CIS 120: SpellChecker

All modern word processors, along with increasingly many other programs, have a built in spell check function that allows even the worst typist some level of efficiency. To complete this homework you will be coding a rudimentary spell check program based on a dictionary and list of corrections for misspelled words.

xkcd: Duty Calls

A few notes before we begin:

If you have created your project correctly, it should look like this in the Package Explorer.

Recall: I/O and Collections

This homework is designed for you to gain practice with Java I/O (see java.io) and the Java Collections Framework (see java.util). The I/O package is very large with lots of different classes to choose from -- we recommend taking a look at the following interfaces and classes:

Input
Output
Collections

*Scanner is technically in java.util (not java.io) because it implements the Iterable interface.

Step 0: A High Level Look

In order to create our spellchecker, we will create the following classes:

  1. TokenScanner- parses files and break them up into token (words and nonwords)
  2. Dictionary- parses a text file and creates a list of words in the dictionary
  3. FileCorrector and SwapCorrector- passed in an incorrect word and suggests possible corrections from a dictionary.
  4. SpellChecker- links the TokenScanner, Dictionary and Corrector in order to interactively spellcheck a document.

In addition to the provided files described above, we also provide several test classes (DictionaryTest, TokenScannerTest, etc.) and sample text files to run your code with.

This diagram depicts how these files interact:

SpellCheck assignment flowchart

Step 1: Breaking Files into Tokens

File to submit: TokenScanner.java and MyTests.java for test cases

Like the Histogram demo from lecture, we will first start with a helper class for reading words in a file. The purpose of this class, which implements the Iterator<String> interface, is to read the input file and split it up into strings, called tokens.

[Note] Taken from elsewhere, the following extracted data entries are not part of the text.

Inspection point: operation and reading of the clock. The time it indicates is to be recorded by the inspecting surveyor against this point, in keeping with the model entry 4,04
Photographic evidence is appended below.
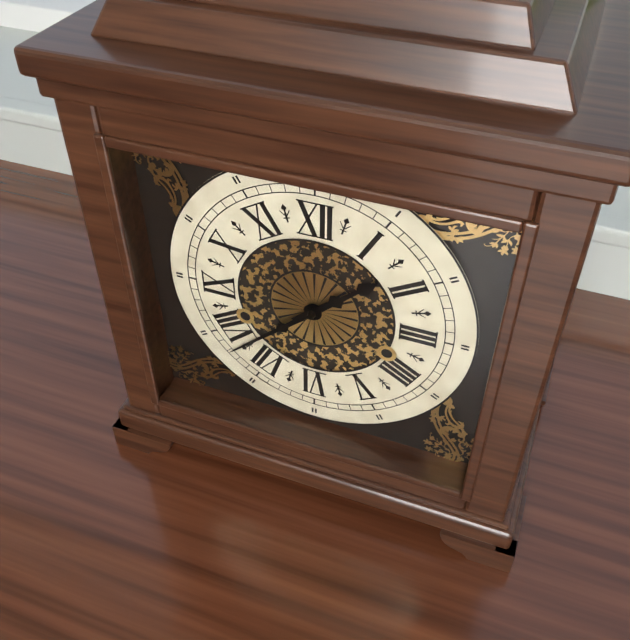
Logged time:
1,38
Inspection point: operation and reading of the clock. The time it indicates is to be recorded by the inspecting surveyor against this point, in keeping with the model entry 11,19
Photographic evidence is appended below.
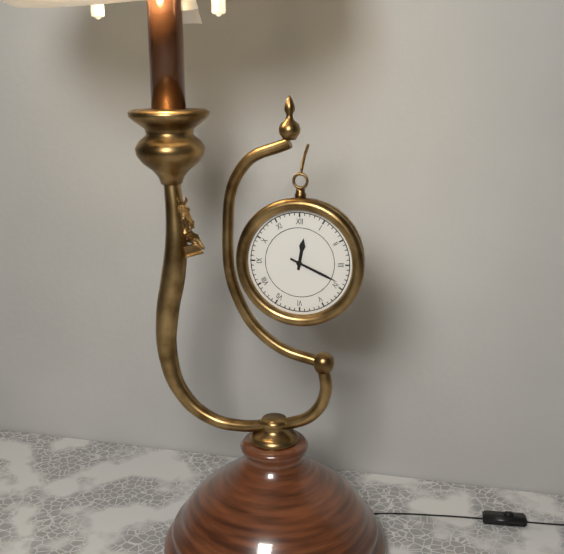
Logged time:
12,19
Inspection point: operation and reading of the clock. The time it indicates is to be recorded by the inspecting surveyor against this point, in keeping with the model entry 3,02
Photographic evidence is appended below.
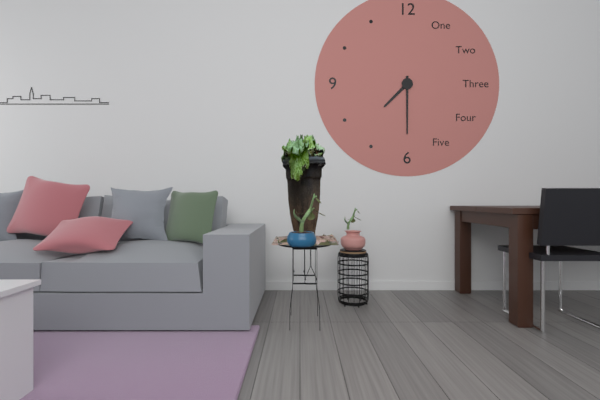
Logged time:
7,30
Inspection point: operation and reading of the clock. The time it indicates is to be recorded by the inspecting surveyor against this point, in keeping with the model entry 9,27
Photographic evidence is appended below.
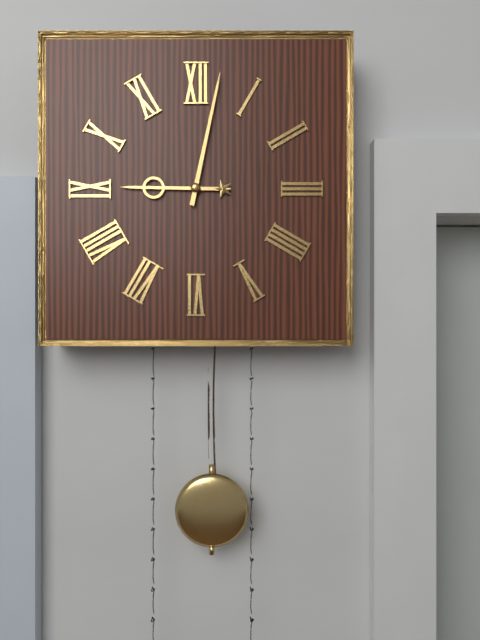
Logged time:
9,02
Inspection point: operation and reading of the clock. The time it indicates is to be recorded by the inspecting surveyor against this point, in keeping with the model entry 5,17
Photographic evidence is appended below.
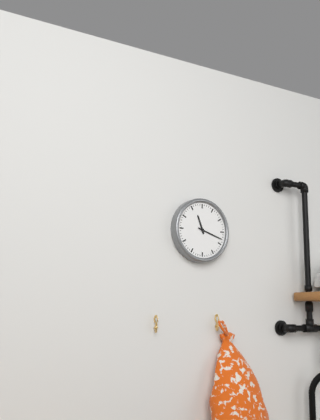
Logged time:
11,18
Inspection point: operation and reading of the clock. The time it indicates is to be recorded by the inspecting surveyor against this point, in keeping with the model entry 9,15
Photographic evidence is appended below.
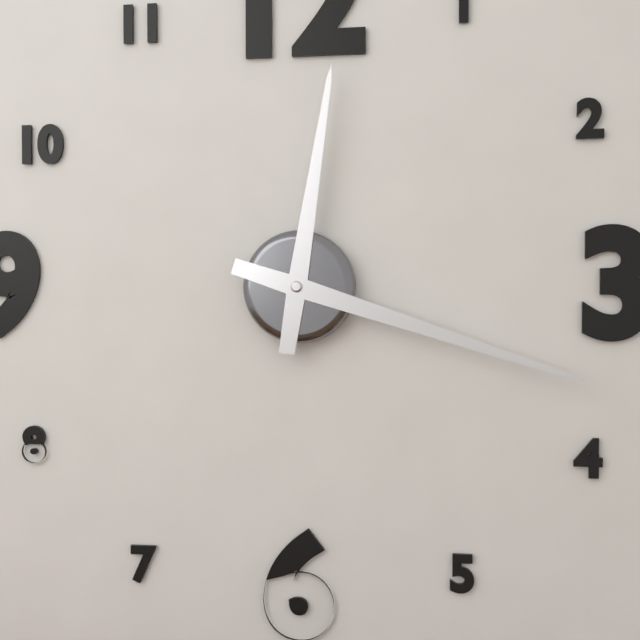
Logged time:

There are two sorts of tokens: words and non-words. Word tokens only contain word characters. Nonwords do not contain any word characters. (A word character is either a letter (see Character.isLetter) or an apostrophe.) Given an input stream of characters, the TokenScanner should alternate between producing words and nonword tokens from the input.

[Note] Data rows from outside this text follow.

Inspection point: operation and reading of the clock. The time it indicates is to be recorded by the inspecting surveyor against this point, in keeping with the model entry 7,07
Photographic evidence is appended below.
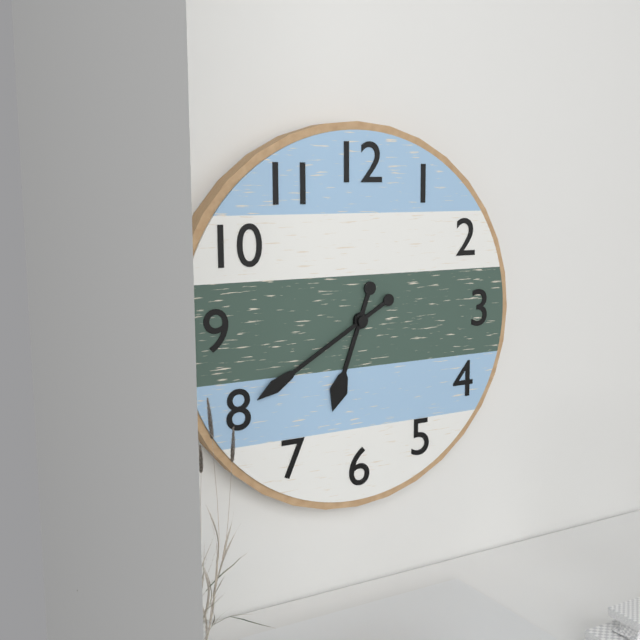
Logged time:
6,40
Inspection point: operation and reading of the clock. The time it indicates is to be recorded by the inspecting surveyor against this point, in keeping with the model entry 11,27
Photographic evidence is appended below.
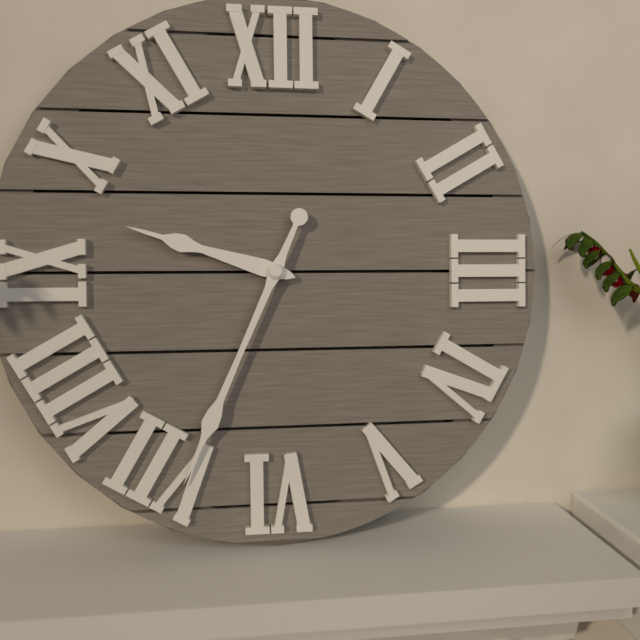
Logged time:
9,34
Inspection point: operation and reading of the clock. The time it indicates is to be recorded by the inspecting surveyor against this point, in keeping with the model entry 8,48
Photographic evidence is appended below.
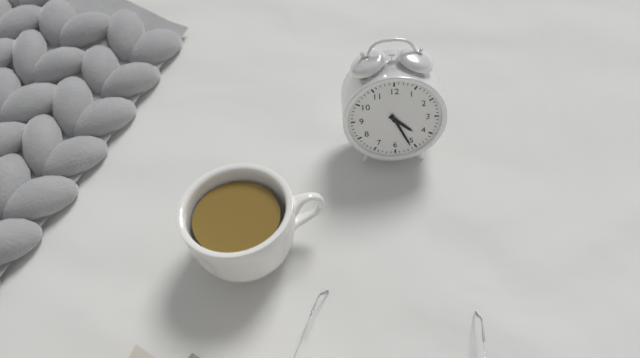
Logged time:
4,26
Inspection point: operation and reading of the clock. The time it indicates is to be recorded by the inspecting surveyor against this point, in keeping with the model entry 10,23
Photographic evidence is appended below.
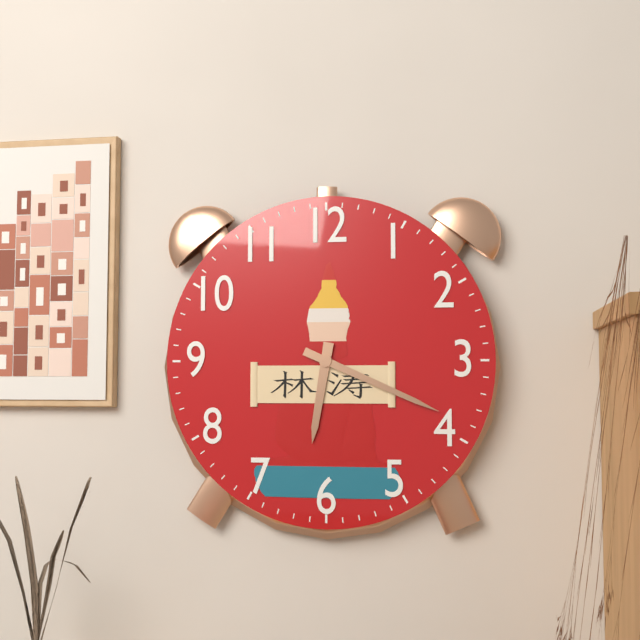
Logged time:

File Contents Expected Tokens
They aren't brown, are they? "They" " " "aren't" " " "brown" ", " "are" " " "they" "?"
It's time
2 e-mail!
"It's" " " "time" "\n2 " "e" "-" "mail" "!"

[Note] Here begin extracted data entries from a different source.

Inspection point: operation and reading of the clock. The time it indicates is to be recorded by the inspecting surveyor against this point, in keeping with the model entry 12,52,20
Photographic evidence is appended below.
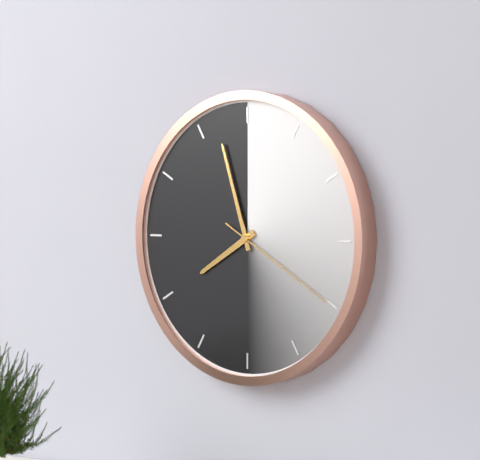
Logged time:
7,57,20
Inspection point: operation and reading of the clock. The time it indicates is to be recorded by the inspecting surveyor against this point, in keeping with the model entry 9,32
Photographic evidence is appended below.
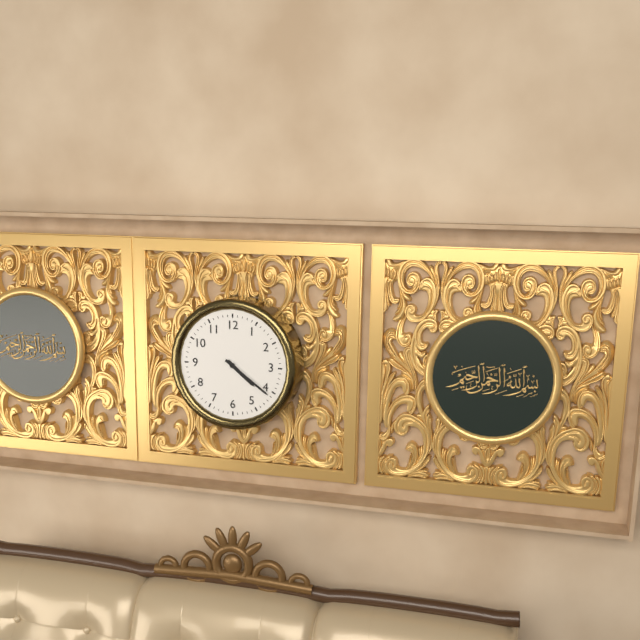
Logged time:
4,21
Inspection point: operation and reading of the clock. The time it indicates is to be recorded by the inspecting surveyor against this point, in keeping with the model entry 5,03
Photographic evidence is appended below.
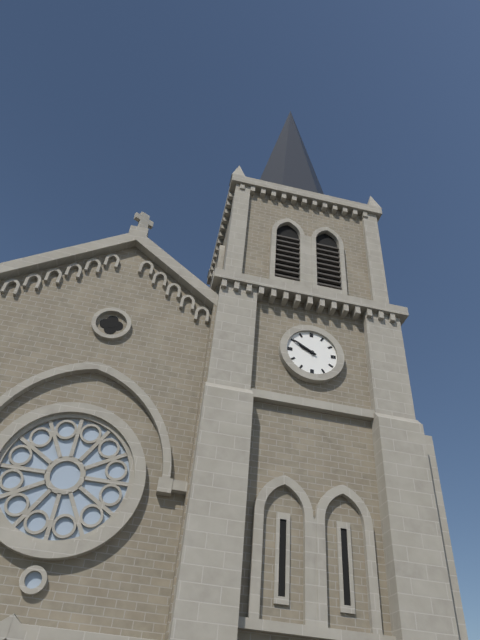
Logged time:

A few things worth pointing out:

The class TokenScanner, because it implements the Iterator<String>, must provide the following (be sure to brush up on the javadocs):

1.1 Add tests

Read the TokenScanner javadocs, and then open up TokenScannerTest.java and examine the provided test case.

Before you start your implementation, you should add more unit tests for this class to MyTests.java to exercise all of the intended behavior. What tests should you add? Think about various situations that could occur for your token scanner.

  • The input is empty.
  • The input contains a single word token.
  • The input contains a single non-word token.
  • The input contains both word tokens and nonword tokens, and ends with a word.
  • The input contains both word tokens and nonword tokens, and ends with a nonword.
Make sure you create many unit tests. It is very easy to introduce an infinite loop in the implementation of TokenScanner, and you want to find out about such bugs before you continue to the remainder of the assignment.

1.2 TokenScanner.java

Next, implement TokenScanner so that it passes your tests. Note that the constructor is allowed to throw IOExceptions, but the next method should catch them and throw NoSuchElementException so that it conforms to the Iterator signature.

TIP: You may want to look at the WordScanner written in class for an example of how to approach this problem.

Tip: If you followed the setup instructions, your files should compile and you should be able to run your JUnit tests. If this isn't working, make sure that your text input files are in the root project folder, not in the src/ folder.

Also: Always remember to close your input streams in your test cases! If you find a test is not running, you may need to delete the file or exit the Java process in order to manually close the stream.

Step 2: Building a Dictionary

File to submit: Dictionary.java and MyTests.java for test cases

Before we can actually program the spellchecker we need a class that reads in words from the dictionary, stores them in memory, and provides efficient access to them. In this case, a dictionary is just a list of 'legal' words, and we do not store any definitions.

Begin by reading the Javadoc for the Dictionary class, to understand what it does.

2.1 Add Test Cases

Once you understand what the Dictionary class does, open DictionaryTest.java.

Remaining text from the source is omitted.